Wednesday, June 13, 2012

Lessons from Teacher Mary


Economic Development Report

A feeling of conspiracy hangs in the landscape. The physical density of the trees, their scale and variety gives the impression of Assembly. It is as if they are preparing something, understood only if you can decode the wind that lends them voice. This dark and heavy feeling that nature gives is offset at times only by the sky and its mirrors, the rivers, lakes and seas. In these mirrors the verticality of the trees is dwarfed by the immensity of the sky, dressed in fine brocades of silvers and grays and adorned here and there with a blinding, golden light, all reflected below on the surface of water.


The possum and crow are wrongly maligned creatures. The chatter and activity of the crow, always close to us, shows them in eager playfulness, wishing to be included. The sulking possum however, seems resigned to his lot. My guess is that if asked, he would happily provide an evening of fine, possum tales.
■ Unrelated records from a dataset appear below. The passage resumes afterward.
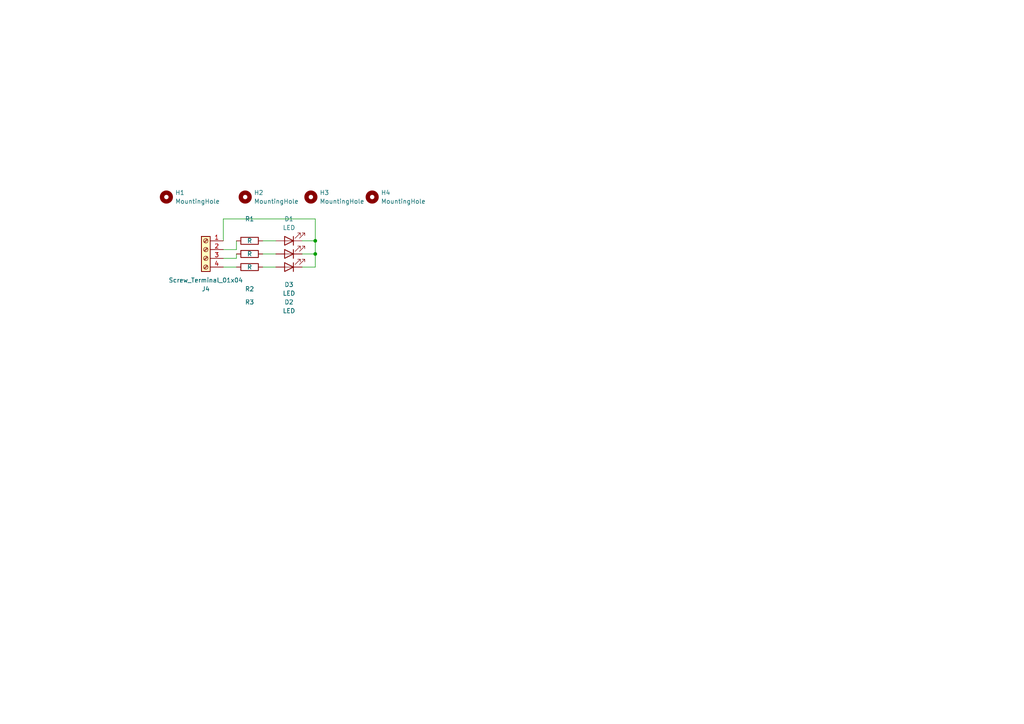
<source format=kicad_sch>
(kicad_sch (version 20230121) (generator eeschema)

  (uuid f283f801-4efb-44c7-bb3c-a53946f8d1b7)

  (paper "A4")

  

  (junction (at 91.44 73.66) (diameter 0) (color 0 0 0 0)
    (uuid 759bcf57-8aaf-4536-8310-627f79fc65fa)
  )
  (junction (at 91.44 69.85) (diameter 0) (color 0 0 0 0)
    (uuid be0fb237-5ce6-489c-ac7c-8d28a6c5b74b)
  )

  (wire (pts (xy 76.2 73.66) (xy 80.01 73.66))
    (stroke (width 0) (type default))
    (uuid 011a6be9-2657-425d-8615-d2cc5263c057)
  )
  (wire (pts (xy 91.44 77.47) (xy 91.44 73.66))
    (stroke (width 0) (type default))
    (uuid 04e9f385-8a3c-4f30-bd61-a2487fc6f3ae)
  )
  (wire (pts (xy 87.63 69.85) (xy 91.44 69.85))
    (stroke (width 0) (type default))
    (uuid 073dbe2f-3398-4840-a348-72cba772dc28)
  )
  (wire (pts (xy 64.77 63.5) (xy 64.77 69.85))
    (stroke (width 0) (type default))
    (uuid 08713ff4-54d8-45eb-a60b-1fd4322e37d8)
  )
  (wire (pts (xy 64.77 72.39) (xy 68.58 72.39))
    (stroke (width 0) (type default))
    (uuid 135f1ab2-a545-4830-bd36-9988db571d1c)
  )
  (wire (pts (xy 68.58 72.39) (xy 68.58 69.85))
    (stroke (width 0) (type default))
    (uuid 307a41cc-5ee5-4772-8bdf-635f81b2ef00)
  )
  (wire (pts (xy 91.44 63.5) (xy 64.77 63.5))
    (stroke (width 0) (type default))
    (uuid 3ef8c761-e976-4f21-b4bd-f0852cb742de)
  )
  (wire (pts (xy 64.77 74.93) (xy 68.58 74.93))
    (stroke (width 0) (type default))
    (uuid 40883620-b78b-405b-99eb-766be045bcd2)
  )
  (wire (pts (xy 91.44 69.85) (xy 91.44 63.5))
    (stroke (width 0) (type default))
    (uuid 44dae182-e439-400e-9a47-4def2660ad7f)
  )
  (wire (pts (xy 64.77 77.47) (xy 68.58 77.47))
    (stroke (width 0) (type default))
    (uuid 5eb8d725-1b26-4390-a6aa-5e6906e87e9e)
  )
  (wire (pts (xy 87.63 73.66) (xy 91.44 73.66))
    (stroke (width 0) (type default))
    (uuid 67a37cd2-e2ef-4bef-a663-cd0039c120cc)
  )
  (wire (pts (xy 91.44 73.66) (xy 91.44 69.85))
    (stroke (width 0) (type default))
    (uuid 8a0ee877-e6c3-4234-a40c-da339399569f)
  )
  (wire (pts (xy 87.63 77.47) (xy 91.44 77.47))
    (stroke (width 0) (type default))
    (uuid 8af5bfb7-a100-468d-835d-12c3041245ec)
  )
  (wire (pts (xy 76.2 69.85) (xy 80.01 69.85))
    (stroke (width 0) (type default))
    (uuid 8e7c77d6-fadc-4892-8d37-cb4a7ea47598)
  )
  (wire (pts (xy 76.2 77.47) (xy 80.01 77.47))
    (stroke (width 0) (type default))
    (uuid ee423841-bbf0-4838-a12d-64b47fbf31fa)
  )
  (wire (pts (xy 68.58 74.93) (xy 68.58 73.66))
    (stroke (width 0) (type default))
    (uuid fd8c3d58-e7e7-4f15-a040-cbe59df8195d)
  )

  (symbol (lib_id "Device:R") (at 72.39 77.47 90) (unit 1)
    (in_bom yes) (on_board yes) (dnp no)
    (uuid 00a812d8-73e8-4c7e-abd0-b19fff7ac668)
    (property "Reference" "R3" (at 72.39 87.63 90)
      (effects (font (size 1.27 1.27)))
    )
    (property "Value" "R" (at 72.39 73.66 90)
      (effects (font (size 1.27 1.27)))
    )
    (property "Footprint" "Resistor_THT:R_Axial_DIN0204_L3.6mm_D1.6mm_P5.08mm_Horizontal" (at 72.39 79.248 90)
      (effects (font (size 1.27 1.27)) hide)
    )
    (property "Datasheet" "~" (at 72.39 77.47 0)
      (effects (font (size 1.27 1.27)) hide)
    )
    (pin "1" (uuid 9c69d9b2-e11c-4841-a0a3-8585802ce75f))
    (pin "2" (uuid c1dbc94c-7e1b-4799-90ab-e4579fce56c1))
    (instances
      (project "0222 2t_led"
        (path "/f283f801-4efb-44c7-bb3c-a53946f8d1b7"
          (reference "R3") (unit 1)
        )
      )
    )
  )

  (symbol (lib_id "Connector:Screw_Terminal_01x04") (at 59.69 72.39 0) (mirror y) (unit 1)
    (in_bom yes) (on_board yes) (dnp no)
    (uuid 00e1ff53-7116-4524-87e5-1323be2502f5)
    (property "Reference" "J4" (at 59.69 83.82 0)
      (effects (font (size 1.27 1.27)))
    )
    (property "Value" "Screw_Terminal_01x04" (at 59.69 81.28 0)
      (effects (font (size 1.27 1.27)))
    )
    (property "Footprint" "TerminalBlock_Phoenix:TerminalBlock_Phoenix_MPT-0,5-4-2.54_1x04_P2.54mm_Horizontal" (at 59.69 72.39 0)
      (effects (font (size 1.27 1.27)) hide)
    )
    (property "Datasheet" "~" (at 59.69 72.39 0)
      (effects (font (size 1.27 1.27)) hide)
    )
    (pin "4" (uuid 693b62ba-a5c3-4911-9852-01ba348a1e2d))
    (pin "3" (uuid 16bc4fa5-7ec1-4d9d-8bb1-752eb003b0da))
    (pin "1" (uuid fb3e2177-dbef-45ac-8930-2c13d0915986))
    (pin "2" (uuid fa42faea-795e-4f26-b82f-969c656fa1d3))
    (instances
      (project "0222 2t_led"
        (path "/f283f801-4efb-44c7-bb3c-a53946f8d1b7"
          (reference "J4") (unit 1)
        )
      )
    )
  )

  (symbol (lib_id "Mechanical:MountingHole") (at 90.17 57.15 0) (unit 1)
    (in_bom yes) (on_board yes) (dnp no) (fields_autoplaced)
    (uuid 28b5bb7d-0cd4-48b7-91fd-f9c5ad6248ed)
    (property "Reference" "H3" (at 92.71 55.88 0)
      (effects (font (size 1.27 1.27)) (justify left))
    )
    (property "Value" "MountingHole" (at 92.71 58.42 0)
      (effects (font (size 1.27 1.27)) (justify left))
    )
    (property "Footprint" "MountingHole:MountingHole_2.5mm" (at 90.17 57.15 0)
      (effects (font (size 1.27 1.27)) hide)
    )
    (property "Datasheet" "~" (at 90.17 57.15 0)
      (effects (font (size 1.27 1.27)) hide)
    )
    (instances
      (project "0222 2t_led"
        (path "/f283f801-4efb-44c7-bb3c-a53946f8d1b7"
          (reference "H3") (unit 1)
        )
      )
    )
  )

  (symbol (lib_id "Mechanical:MountingHole") (at 48.26 57.15 0) (unit 1)
    (in_bom yes) (on_board yes) (dnp no) (fields_autoplaced)
    (uuid 2ac222b1-f7b1-47be-a1fb-43be3edcf11f)
    (property "Reference" "H1" (at 50.8 55.88 0)
      (effects (font (size 1.27 1.27)) (justify left))
    )
    (property "Value" "MountingHole" (at 50.8 58.42 0)
      (effects (font (size 1.27 1.27)) (justify left))
    )
    (property "Footprint" "MountingHole:MountingHole_2.5mm" (at 48.26 57.15 0)
      (effects (font (size 1.27 1.27)) hide)
    )
    (property "Datasheet" "~" (at 48.26 57.15 0)
      (effects (font (size 1.27 1.27)) hide)
    )
    (instances
      (project "0222 2t_led"
        (path "/f283f801-4efb-44c7-bb3c-a53946f8d1b7"
          (reference "H1") (unit 1)
        )
      )
    )
  )

  (symbol (lib_id "Device:R") (at 72.39 69.85 90) (unit 1)
    (in_bom yes) (on_board yes) (dnp no)
    (uuid 3f733a1c-c5eb-493e-8568-0d1fa903ed53)
    (property "Reference" "R1" (at 72.39 63.5 90)
      (effects (font (size 1.27 1.27)))
    )
    (property "Value" "R" (at 72.39 77.47 90)
      (effects (font (size 1.27 1.27)))
    )
    (property "Footprint" "Resistor_THT:R_Axial_DIN0204_L3.6mm_D1.6mm_P5.08mm_Horizontal" (at 72.39 71.628 90)
      (effects (font (size 1.27 1.27)) hide)
    )
    (property "Datasheet" "~" (at 72.39 69.85 0)
      (effects (font (size 1.27 1.27)) hide)
    )
    (pin "1" (uuid ef7adeaa-2101-4e43-a3b6-a39392443fc1))
    (pin "2" (uuid 1d63a794-19bf-4ab7-99a3-bc47eee76065))
    (instances
      (project "0222 2t_led"
        (path "/f283f801-4efb-44c7-bb3c-a53946f8d1b7"
          (reference "R1") (unit 1)
        )
      )
    )
  )

  (symbol (lib_id "Device:LED") (at 83.82 69.85 180) (unit 1)
    (in_bom yes) (on_board yes) (dnp no)
    (uuid 4f63251f-69ca-4e64-a38d-b737c2b11efb)
    (property "Reference" "D1" (at 83.82 63.5 0)
      (effects (font (size 1.27 1.27)))
    )
    (property "Value" "LED" (at 83.82 66.04 0)
      (effects (font (size 1.27 1.27)))
    )
    (property "Footprint" "LED_THT:LED_D3.0mm" (at 83.82 69.85 0)
      (effects (font (size 1.27 1.27)) hide)
    )
    (property "Datasheet" "~" (at 83.82 69.85 0)
      (effects (font (size 1.27 1.27)) hide)
    )
    (pin "2" (uuid d909ddc0-d744-49d0-bae0-57977c184d8c))
    (pin "1" (uuid bde5bb47-8573-4f45-a7e5-fae9c483ad22))
    (instances
      (project "0222 2t_led"
        (path "/f283f801-4efb-44c7-bb3c-a53946f8d1b7"
          (reference "D1") (unit 1)
        )
      )
    )
  )

  (symbol (lib_id "Mechanical:MountingHole") (at 107.95 57.15 0) (unit 1)
    (in_bom yes) (on_board yes) (dnp no) (fields_autoplaced)
    (uuid 6f043bf8-fe63-40be-af54-a99a3697deb3)
    (property "Reference" "H4" (at 110.49 55.88 0)
      (effects (font (size 1.27 1.27)) (justify left))
    )
    (property "Value" "MountingHole" (at 110.49 58.42 0)
      (effects (font (size 1.27 1.27)) (justify left))
    )
    (property "Footprint" "MountingHole:MountingHole_2.5mm" (at 107.95 57.15 0)
      (effects (font (size 1.27 1.27)) hide)
    )
    (property "Datasheet" "~" (at 107.95 57.15 0)
      (effects (font (size 1.27 1.27)) hide)
    )
    (instances
      (project "0222 2t_led"
        (path "/f283f801-4efb-44c7-bb3c-a53946f8d1b7"
          (reference "H4") (unit 1)
        )
      )
    )
  )

  (symbol (lib_id "Device:R") (at 72.39 73.66 90) (unit 1)
    (in_bom yes) (on_board yes) (dnp no)
    (uuid 73027513-ffde-4078-b9b0-e08e49ffe2c7)
    (property "Reference" "R2" (at 72.39 83.82 90)
      (effects (font (size 1.27 1.27)))
    )
    (property "Value" "R" (at 72.39 69.85 90)
      (effects (font (size 1.27 1.27)))
    )
    (property "Footprint" "Resistor_THT:R_Axial_DIN0204_L3.6mm_D1.6mm_P5.08mm_Horizontal" (at 72.39 75.438 90)
      (effects (font (size 1.27 1.27)) hide)
    )
    (property "Datasheet" "~" (at 72.39 73.66 0)
      (effects (font (size 1.27 1.27)) hide)
    )
    (pin "1" (uuid 2bf8b22e-49ee-46e9-a9e3-9bd9eeb92c0f))
    (pin "2" (uuid 7f181890-80ab-498b-9315-5c75fd49ccca))
    (instances
      (project "0222 2t_led"
        (path "/f283f801-4efb-44c7-bb3c-a53946f8d1b7"
          (reference "R2") (unit 1)
        )
      )
    )
  )

  (symbol (lib_id "Device:LED") (at 83.82 73.66 180) (unit 1)
    (in_bom yes) (on_board yes) (dnp no)
    (uuid a300c55c-638a-4658-b244-e82adadebec6)
    (property "Reference" "D2" (at 83.82 87.63 0)
      (effects (font (size 1.27 1.27)))
    )
    (property "Value" "LED" (at 83.82 90.17 0)
      (effects (font (size 1.27 1.27)))
    )
    (property "Footprint" "LED_THT:LED_D3.0mm" (at 83.82 73.66 0)
      (effects (font (size 1.27 1.27)) hide)
    )
    (property "Datasheet" "~" (at 83.82 73.66 0)
      (effects (font (size 1.27 1.27)) hide)
    )
    (pin "2" (uuid 4eeb5302-eaee-42a5-82cb-f26cc6d94c2e))
    (pin "1" (uuid b2b7de0d-fd04-4a95-b2bf-0ae5b28e302a))
    (instances
      (project "0222 2t_led"
        (path "/f283f801-4efb-44c7-bb3c-a53946f8d1b7"
          (reference "D2") (unit 1)
        )
      )
    )
  )

  (symbol (lib_id "Mechanical:MountingHole") (at 71.12 57.15 0) (unit 1)
    (in_bom yes) (on_board yes) (dnp no) (fields_autoplaced)
    (uuid b742fcd1-d4e2-46d4-89ac-4a1bf23fa71d)
    (property "Reference" "H2" (at 73.66 55.88 0)
      (effects (font (size 1.27 1.27)) (justify left))
    )
    (property "Value" "MountingHole" (at 73.66 58.42 0)
      (effects (font (size 1.27 1.27)) (justify left))
    )
    (property "Footprint" "MountingHole:MountingHole_2.5mm" (at 71.12 57.15 0)
      (effects (font (size 1.27 1.27)) hide)
    )
    (property "Datasheet" "~" (at 71.12 57.15 0)
      (effects (font (size 1.27 1.27)) hide)
    )
    (instances
      (project "0222 2t_led"
        (path "/f283f801-4efb-44c7-bb3c-a53946f8d1b7"
          (reference "H2") (unit 1)
        )
      )
    )
  )

  (symbol (lib_id "Device:LED") (at 83.82 77.47 180) (unit 1)
    (in_bom yes) (on_board yes) (dnp no)
    (uuid bbc73d17-63e7-450c-bb63-205bae862cc0)
    (property "Reference" "D3" (at 83.82 82.55 0)
      (effects (font (size 1.27 1.27)))
    )
    (property "Value" "LED" (at 83.82 85.09 0)
      (effects (font (size 1.27 1.27)))
    )
    (property "Footprint" "LED_THT:LED_D3.0mm" (at 83.82 77.47 0)
      (effects (font (size 1.27 1.27)) hide)
    )
    (property "Datasheet" "~" (at 83.82 77.47 0)
      (effects (font (size 1.27 1.27)) hide)
    )
    (pin "2" (uuid 386bfa4a-0641-4807-a2e8-af94c102cf5c))
    (pin "1" (uuid 8f6f10d2-39ae-465c-8374-e9b759066861))
    (instances
      (project "0222 2t_led"
        (path "/f283f801-4efb-44c7-bb3c-a53946f8d1b7"
          (reference "D3") (unit 1)
        )
      )
    )
  )

  (sheet_instances
    (path "/" (page "1"))
  )
)

</source>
Having been away for nearly thirty years, moving around the town leaves me with the feeling of having lived many lives. Things seem to be glanced at as through a thick glass, frozen in time. This tree, or that house being something which I had seen long ago, and now glimpsed again through the duration of all these lives.

Potlatch

So, in the lives before our lives, the exchange of surplus took place upon these lands in a highly ritualized form of gift giving between the Multnomah and the Cascade tribes. Worth, or status was not achieved through accumulation of wealth, but in redistribution of it. In some extreme examples of Potlatch where a gift could not be matched in reciprocation, entire villages would be set aflame or destroyed as a matter of honor.

Generosity

The flight was long and void of thought. Any small discomfort, anxiety of fear was in the end dissolved in the kind chatter of native New Yorkers working at the airport. A series of transactions set this body in motion. Sold objects, the giving of gifts and donated monies circulated to form a structure for movement. But emotions are also shared, traded and spent.

“I have no idea what I am doing”
a fair disclamer.
“Neither do I,” she said
And so I entered her service.

The most common way of seeing any situation of ‘caretaker’ fails take into account the lessons learned from the subject of this care. Closer looking will show a generosity given with grace.

Surplus

What is extra is given freely, an expenditure without reciprocation. Where there may have been in another situation no excess, no reserves or smallest of luxuries in sight, the people in that small room gathered what they had within themselves and gave without reward. The small speakers in the room played songs that had been paid for in advance.

Gifts

A song was sung by a group of people who had gathered around her bed. Word of this gift spread throughout the city by text message, phone calls and taxis. News of this gift never failed to cause a smile. It was a song that kept singing.

A husband, a father and two brothers built a porch. This was the gift of the husband. When the two sons arrived, home from school, the jumped allover the framing, getting in the way of saws, screws and planks. From just inside the open door a mother laughed, a large, black dog at her feet. Though the gift was for her, everyone enjoyed it.
 Collection

People felt they owed something even though no formal invoice had been written. They felt this way because of the service and generosity that she had extended and practiced, and which they had been the recipients of, could actually be felt as a physical weight after she left, a debt no longer in abstract. Maybe this weight is what they should have measured, when lives and lives ago doctors and priests attempted to measure the weight of a soul.

1 comment:

  1. Beautiful Tim, I am sure Mary is smiling. Nothing is better than the love of a brother, I am sure she felt quite blessed. Your writing is powerful, thank you for sharing.